| ACTIVITY |
Your output should reproduce each entry exactly, with none of its pictures.

(Records contained in a dataset)
──────────
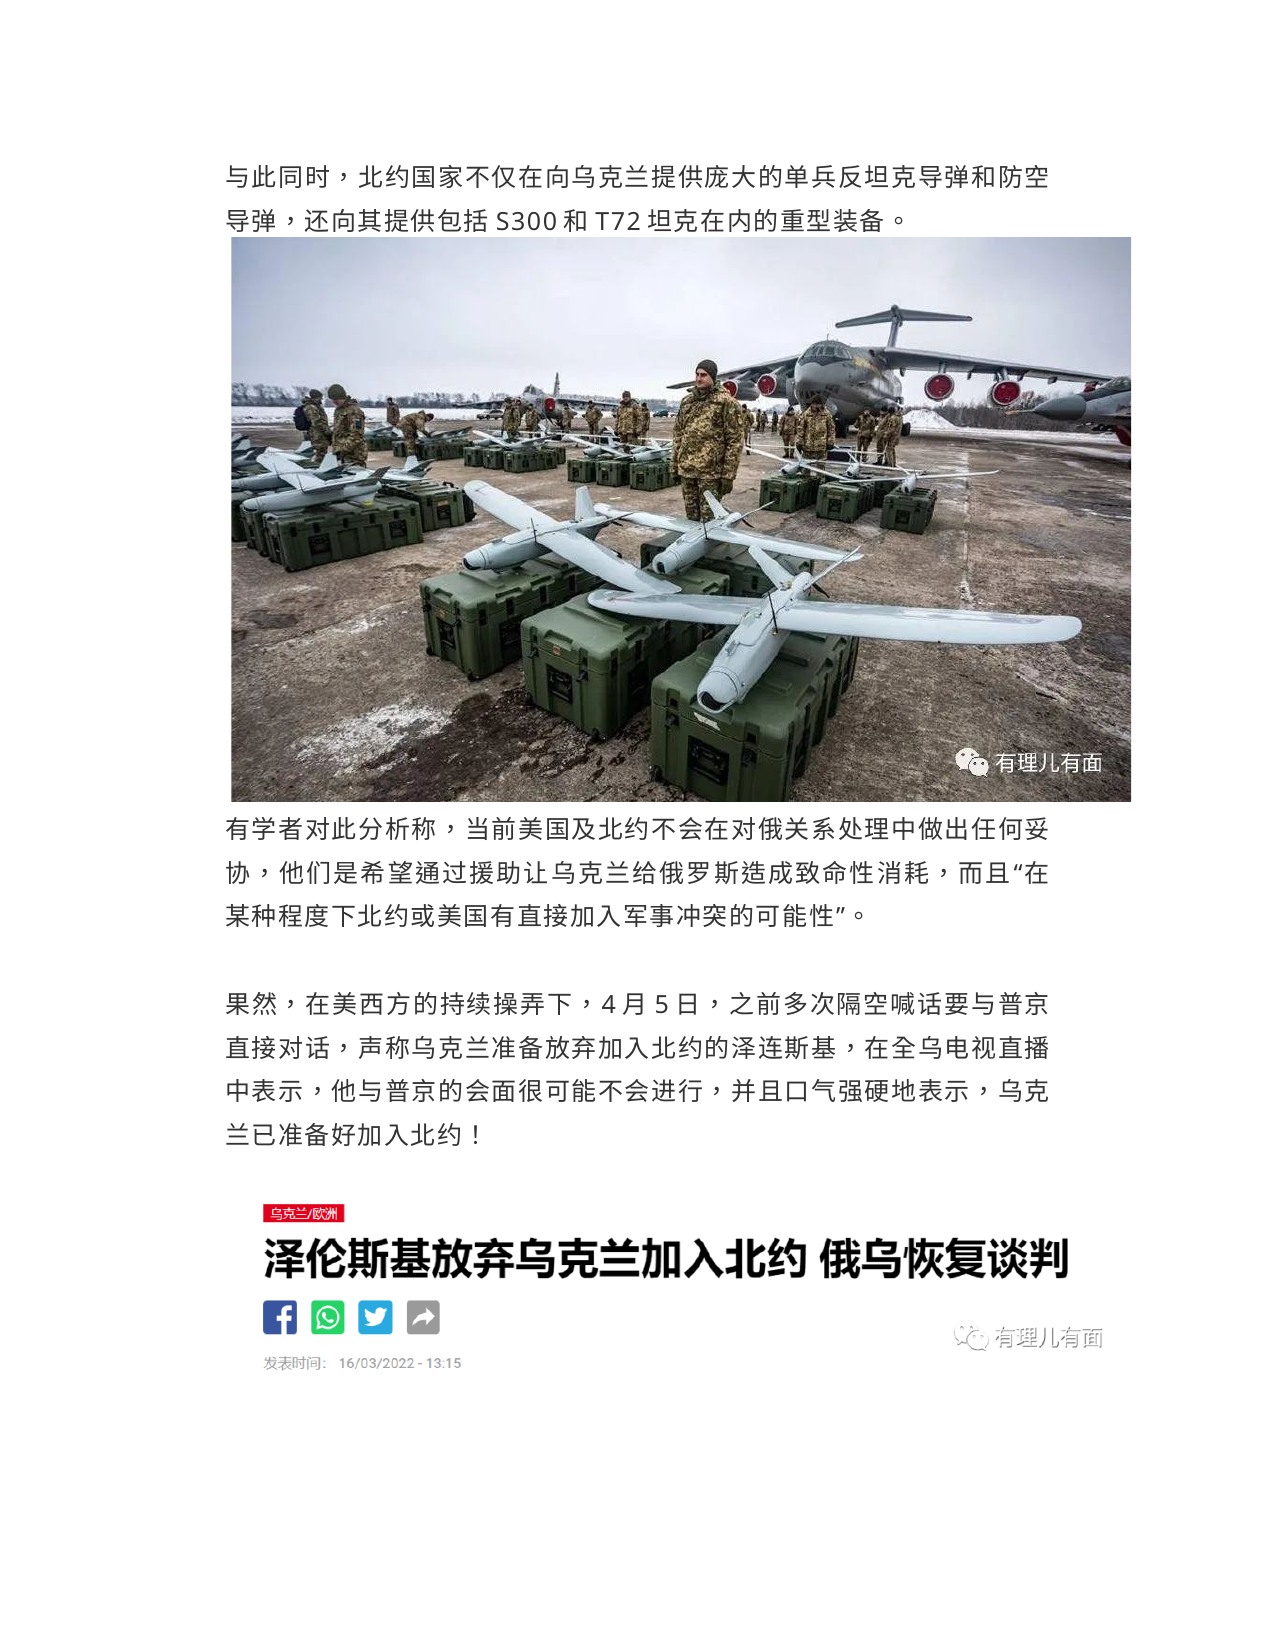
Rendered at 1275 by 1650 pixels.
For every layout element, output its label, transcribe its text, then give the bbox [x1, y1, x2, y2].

text 有学者对此分析称，当前美国及北约不会在对俄关系处理中做出任何妥协，他们是希望通过援助让乌克兰给俄罗斯造成致命性消耗，而且“在某种程度下北约或美国有直接加入军事冲突的可能性”。 [225, 802, 1050, 933]
picture [231, 1195, 1132, 1377]
text 与此同时，北约国家不仅在向乌克兰提供庞大的单兵反坦克导弹和防空导弹，还向其提供包括S300和T72坦克在内的重型装备。 [225, 150, 1050, 237]
picture [231, 237, 1132, 802]
text 果然，在美西方的持续操弄下，4月5日，之前多次隔空喊话要与普京直接对话，声称乌克兰准备放弃加入北约的泽连斯基，在全乌电视直播中表示，他与普京的会面很可能不会进行，并且口气强硬地表示，乌克兰已准备好加入北约！ [225, 977, 1050, 1152]
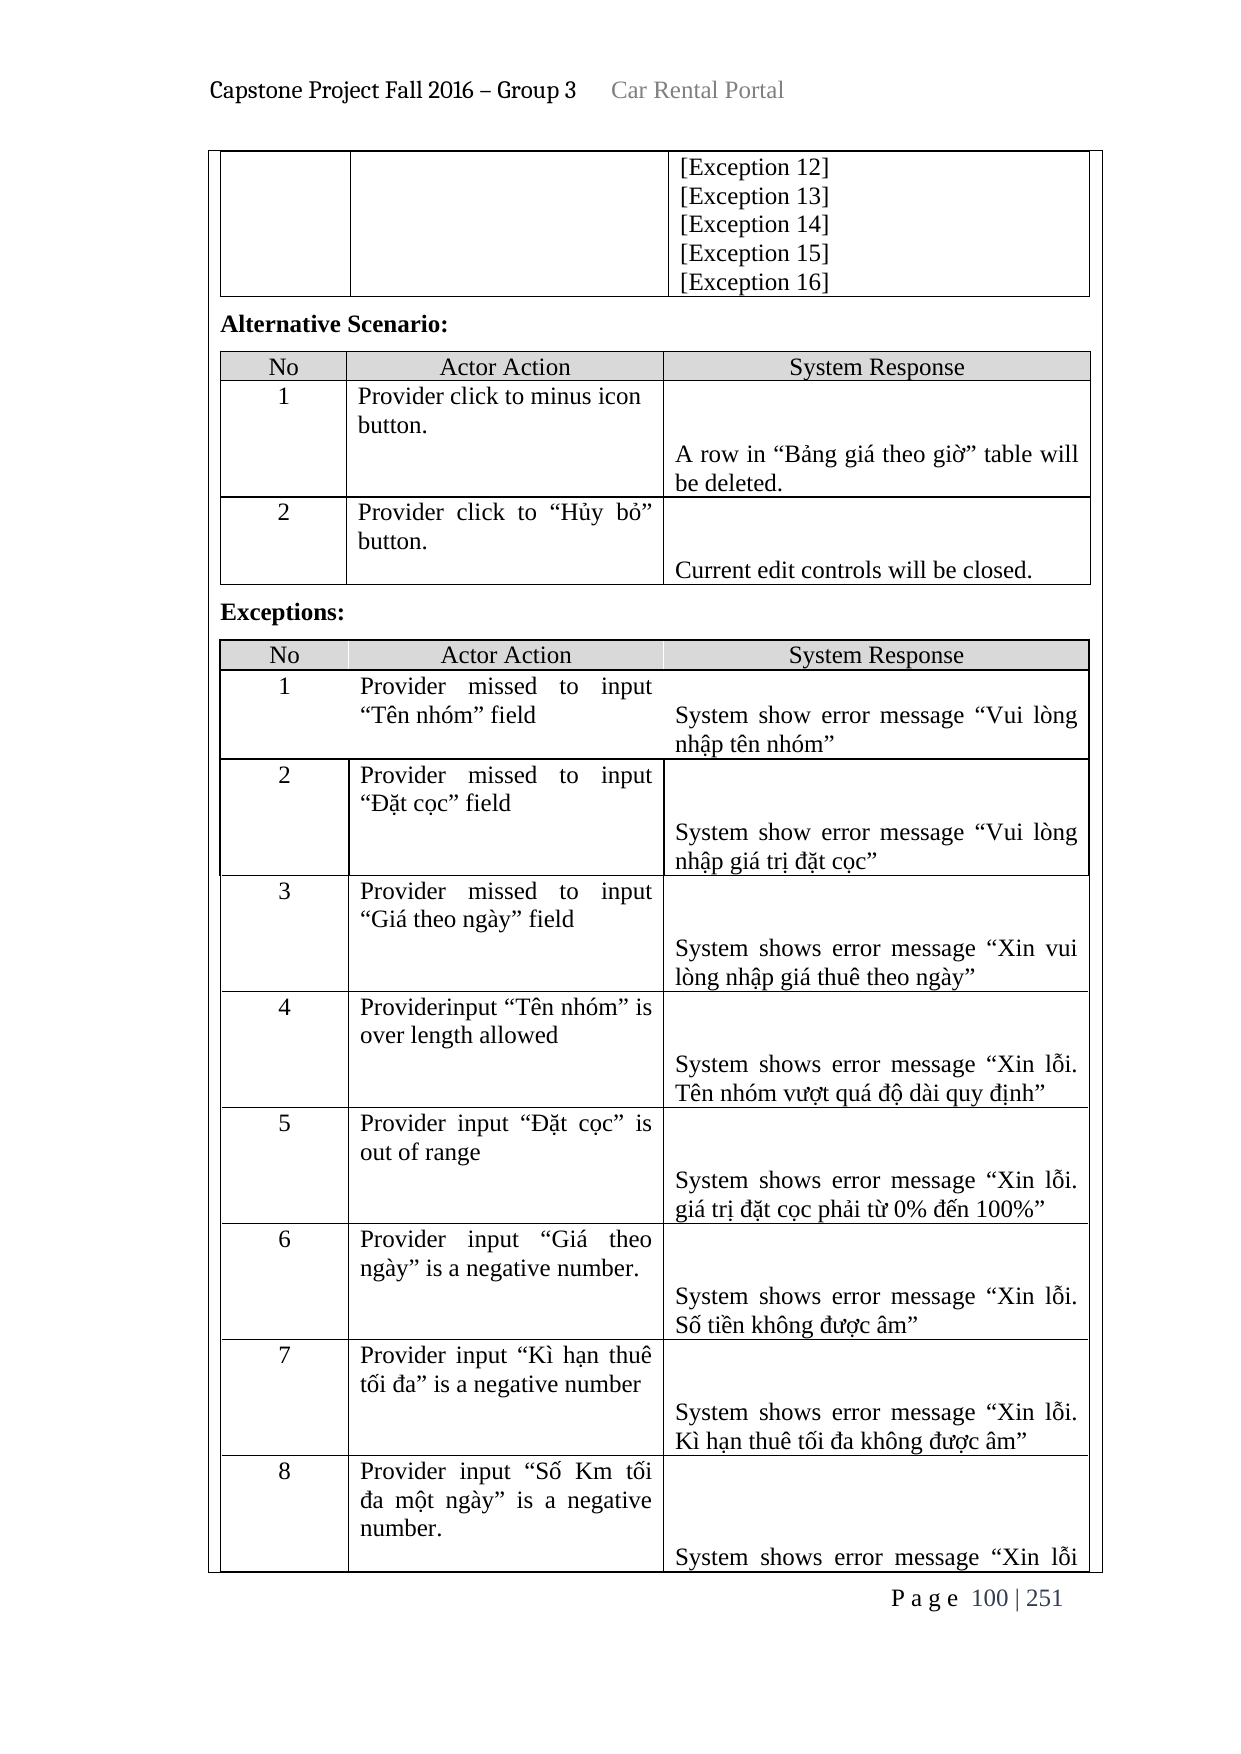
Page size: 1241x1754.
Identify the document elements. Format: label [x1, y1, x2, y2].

table_cell [209, 151, 1102, 1572]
──────────
| RESPONSE BELOW |
Rendered at 1275 by 1650 pixels.
For every layout element, output its label, transcribe its text, then give the bbox [x1, y1, x2, y2].

text 有学者对此分析称，当前美国及北约不会在对俄关系处理中做出任何妥协，他们是希望通过援助让乌克兰给俄罗斯造成致命性消耗，而且“在某种程度下北约或美国有直接加入军事冲突的可能性”。 [225, 802, 1050, 933]
picture [231, 1195, 1132, 1377]
text 与此同时，北约国家不仅在向乌克兰提供庞大的单兵反坦克导弹和防空导弹，还向其提供包括S300和T72坦克在内的重型装备。 [225, 150, 1050, 237]
picture [231, 237, 1132, 802]
text 果然，在美西方的持续操弄下，4月5日，之前多次隔空喊话要与普京直接对话，声称乌克兰准备放弃加入北约的泽连斯基，在全乌电视直播中表示，他与普京的会面很可能不会进行，并且口气强硬地表示，乌克兰已准备好加入北约！ [225, 977, 1050, 1152]
Page size: 1241x1754.
Identify the document elements. Format: label [x1, y1, x2, y2].

table_cell [209, 151, 1102, 1572]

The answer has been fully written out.